Das ist falsch. Die Messwerte der Frankfurter Wassergesellschaft FWA zeigen, dass die Sulfatwerte seit Jahren kontinuierlich ansteigen. Im Jahr 2002 lag der Sulfatwert im Reinwasser, also dem aufbereiteten Wasser, bei 157,6 Milligramm pro Liter, im Juli 2023 erreichte er den Wert 250 Milligramm pro Liter. Ebenso hat das LBGR in einer Gefährdungsabschätzung für das FWA-Wasserwerk Briesen prognostiziert, dass die Wasserversorgung beeinträchtigt werden kann, etwa in unhgewöhnlich trockenen Zeiten. 

Der Grenzwert für Sulfate liegt laut Trinkwasserverordnung bei 250 Milligramm pro Liter

Weiter heißt es in der Pressemitteilung: „Für Sulfate gibt es keinen Grenzwert, von dem Salz geht keine Gefahr für den Menschen aus.“ Laut Ministerium für Landwirtschaft, Umwelt und Klimaschutz Brandenburg schreibt die bundesweite Trinkwasserverordnung sehr wohl einen Grenzwert für Sulfate von 250 Milligramm pro Liter fest. Bei zu hohen Sulfatgehalten im Trinkwasser kann es zu Durchfällen kommen. 

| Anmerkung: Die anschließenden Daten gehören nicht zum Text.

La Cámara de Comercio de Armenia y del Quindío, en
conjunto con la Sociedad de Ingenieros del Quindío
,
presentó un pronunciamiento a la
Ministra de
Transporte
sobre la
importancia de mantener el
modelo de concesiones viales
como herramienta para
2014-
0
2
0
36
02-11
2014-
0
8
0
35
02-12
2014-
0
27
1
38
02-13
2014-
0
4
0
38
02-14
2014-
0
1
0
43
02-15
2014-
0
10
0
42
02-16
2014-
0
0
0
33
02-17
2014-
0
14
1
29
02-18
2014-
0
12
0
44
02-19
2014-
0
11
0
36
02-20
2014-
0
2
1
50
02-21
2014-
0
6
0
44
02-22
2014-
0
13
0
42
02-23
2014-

CORRECTIV fordert die Leag und die Stadt Frankfurt (Oder) auf, den Vergleich zu veröffentlichen

Philipp Schönberger, Jurist bei der Transparenzinitiative FragDenStaat, schätzt die Vereinbarung als höchst problematisch ein: „Stadt und Wasserversorger dürfen nicht versprechen, nie wieder die Auswirkungen der Aktivitäten der Leag auf die regionale Wasserversorgung zu kritisieren.“ Die Vereinbarung stehe möglicherweise  im Widerspruch zu den Aufgaben der Daseinsvorsorge und der Pflicht, Mensch und Umwelt vor Gefahren zu warnen und zu schützen.

FragDenStaat hat bereits am 20. und 24. Juli 2023 je eine Anfrage nach Umweltinformationsgesetz an die Stadt Frankfurt (Oder) und die städtische Wassergesellschaft FWA gestellt, den Vergleich mit der Leag in der gesetzlich vorgeschriebenen Frist von einem Monat herauszugeben. Die FWA hat heute – fünf Wochen nach Ablauf der gesetzlichen Frist – auf die Anfrage reagiert: Sie lehnt das „Auskunftsverlangen mangels gesetzlicher Grundlage“ ab. Es handele sich nicht um Umweltinformationen, außerdem seien bei Veröffentlichung die Betriebs- und Geschäftsgeheimnisse der Leag verletzt.

„Die Öffentlichkeit hat ein Recht darauf, Zugang zu dieser Vereinbarung zu bekommen“, sagt Schöneberger. „Wir werden den Anspruch notfalls mit juristischen Mitteln durchsetzen.“

CORRECTIV fordert die Leag sowie die Stadt Frankfurt (Oder) dazu auf, den Vertrag der Öffentlichkeit zugänglich zu machen. 

Update 28. September 2023: Der erste Satz des Textes lautete ursprünglich „Die CORRECTIV-Redaktion bekräftigt die Kernaussagen ihrer Recherche.“ Wir haben „Kernaussage“ aus dem Satz genommen, da wir die gesamte Recherche bekräftigen.